Rodrigo Amarante sabe conciliar na lírica, metade feliz, metade pesarosa, com aquela alegria dançável presente em várias faixas. Assim, o cantor equilibra os sentimentos que nos transmite e torna Cavalo num álbum para todas as ocasiões.
Rodrigo Amarante tem tanto amor para dar. Amor de cafuné e chocolate quente. O seu disco de estreia a solo, Cavalo, goza com os clichés desse amor vendido nas rádios, ao mostrar a beleza de algo tão puro e simples. Sei que é assim, porque vi este músico entrar sozinho no palco escuro do Centro Cultural de Belém; foi Devendra Banhart que quis levar na sua digressão o encanto de Amarante, que nos mostrou aí os seus novos temas de antemão. Trazia uma guitarra e dirigia-se a um público que estava longe. “Pelo menos sei que vocês estão aí”, dizia. Cantou-nos com ternura e sorrisos e, acompanhado de apenas alguns acordes básicos, a sua voz chegou a mim – realmente longe – com uma força inesperada. Senti-me vulnerável, mas deixei que ele jogasse com a minha saudade e a minha alegria. Por isso, quando o esperado Cavalo finalmente descobriu o mundo e eu o descobri na íntegra, já sabia que ia ser algo de bom.

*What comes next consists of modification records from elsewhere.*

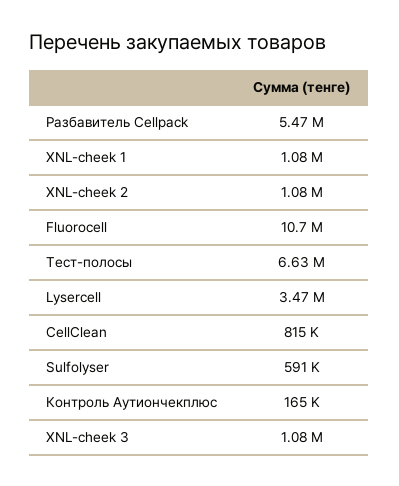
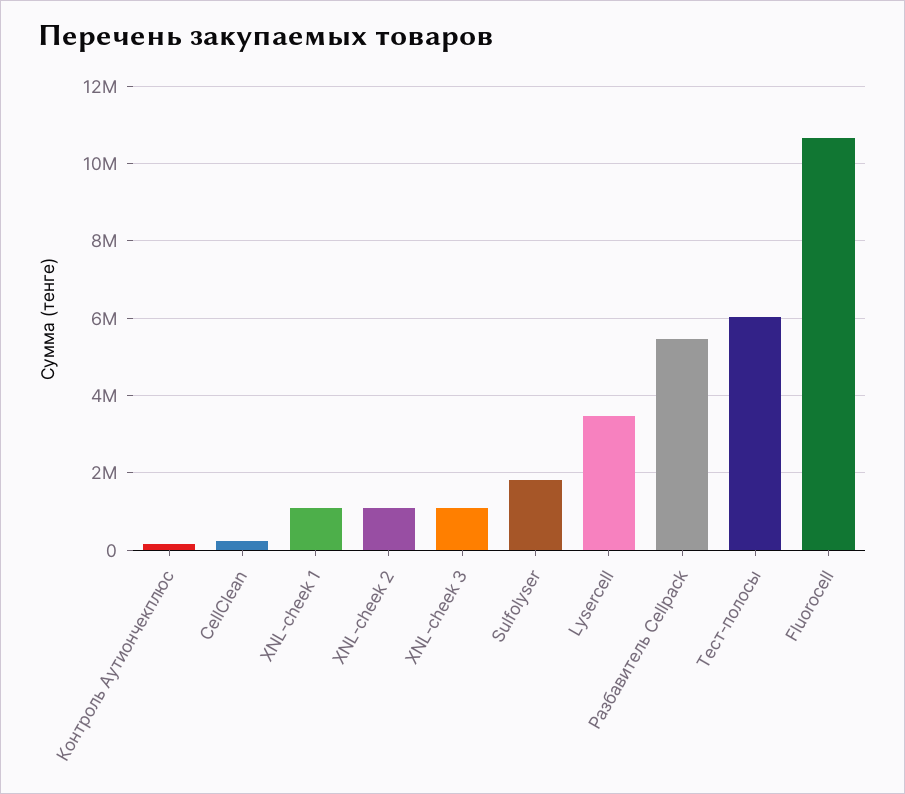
Тест-полосы: 6630000 -> 6000000
CellClean: 815000 -> 200000
Sulfolyser: 591000 -> 1800000

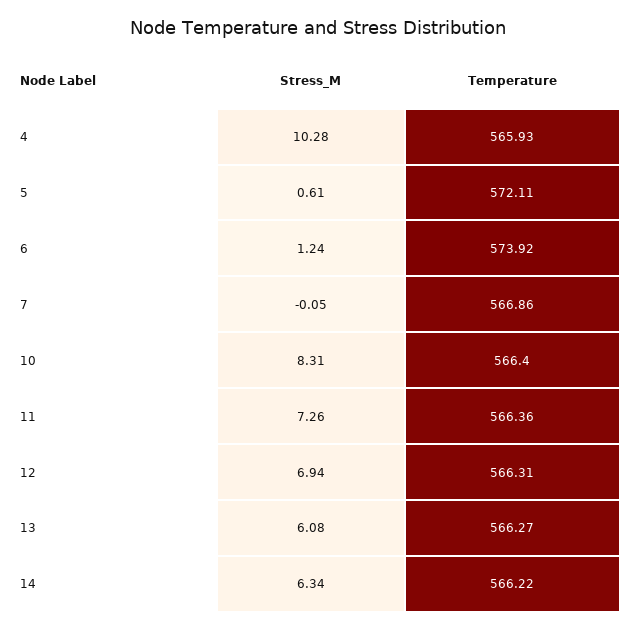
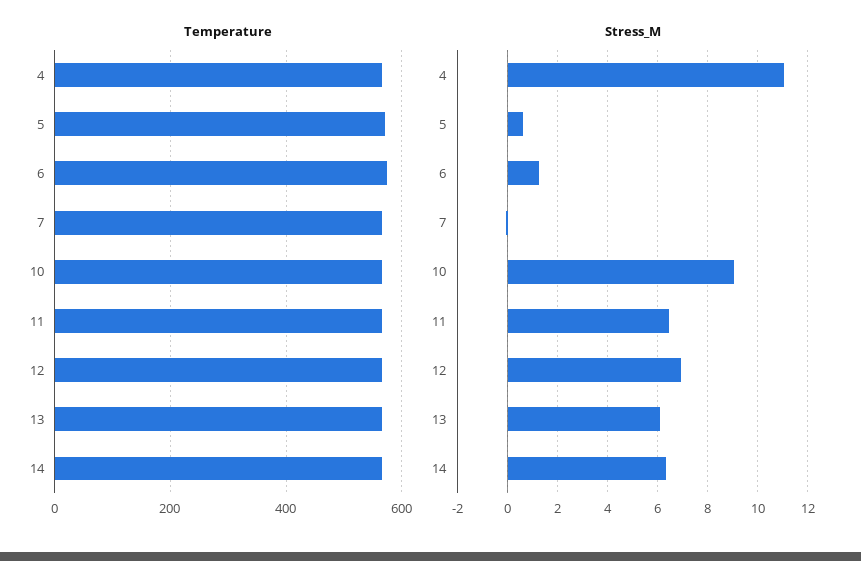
Stress_M, 4: 10.28 -> 11
Stress_M, 10: 8.31 -> 9
Stress_M, 11: 7.26 -> 6.5

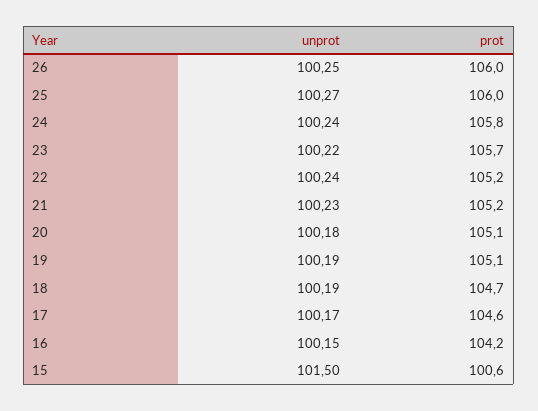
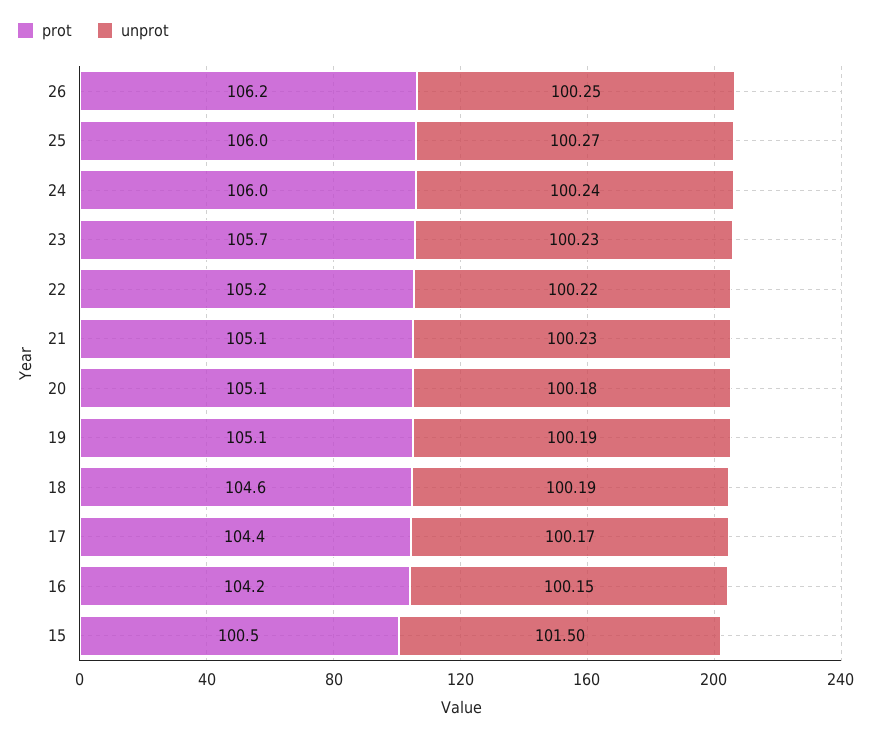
prot, 26: 106 -> 106.2
prot, 24: 105.8 -> 106
unprot, 23: 100.22 -> 100.23
unprot, 22: 100.24 -> 100.22
prot, 21: 105.2 -> 105.1
prot, 18: 104.7 -> 104.6
prot, 17: 104.6 -> 104.4
prot, 15: 100.6 -> 100.5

E era, de facto, uma simplicidade ornamentada com amor.
Começo pelo fim: “Tardei”, a última faixa do álbum, foi a primeira que ouvi e logo me cativou com uma mística espiritualista com travo a perda. É um bom tema de despedida do disco, que começa com “Nada Em Vão”, uma daquelas músicas que me deixa com um sorriso de miúda apaixonada. É uma declaração quente e feliz, feita pela voz de um brasileiro que nos canta um português poético, tão bem quanto o faz em inglês e francês. “Mon Nom” é um bom exemplo de como Rodrigo faz de qualquer língua a sua, mesmo quando nos diz que é um estrangeiro. Outra das qualidades desde trabalho é saber conciliar esta lírica, metade feliz, metade pesarosa, com aquela alegria dançável presente em várias faixas. Assim, o cantor equilibra os sentimentos que nos transmite e torna Cavalo num álbum para todas as ocasiões. Mas não podia terminar esta crítica sem deixar a minha música especial: “Irene”. Não a do Caetano Veloso, mas sim o brilhante original de Rodrigo Amarante. Não precisa de comentários, basta-me deixar a letra: “Saudade eu te matei de fome e tarde eu te enterrei com a mágoa. Se hoje eu já não sei teu nome, teu rosto nunca me deu tréguas. Milagre seria não ver no amor essa flor perene, que brota na lua negra, que seca mas nunca morre. Verdade eu te sequei de longe e tarde eu encostei o medo. Se ontem eu cantei teu nome, o eco já não morre cedo. Milagre seria não ter o amor nessa rima breve, que o brilho da lua cheia acorda de um sonho leve.”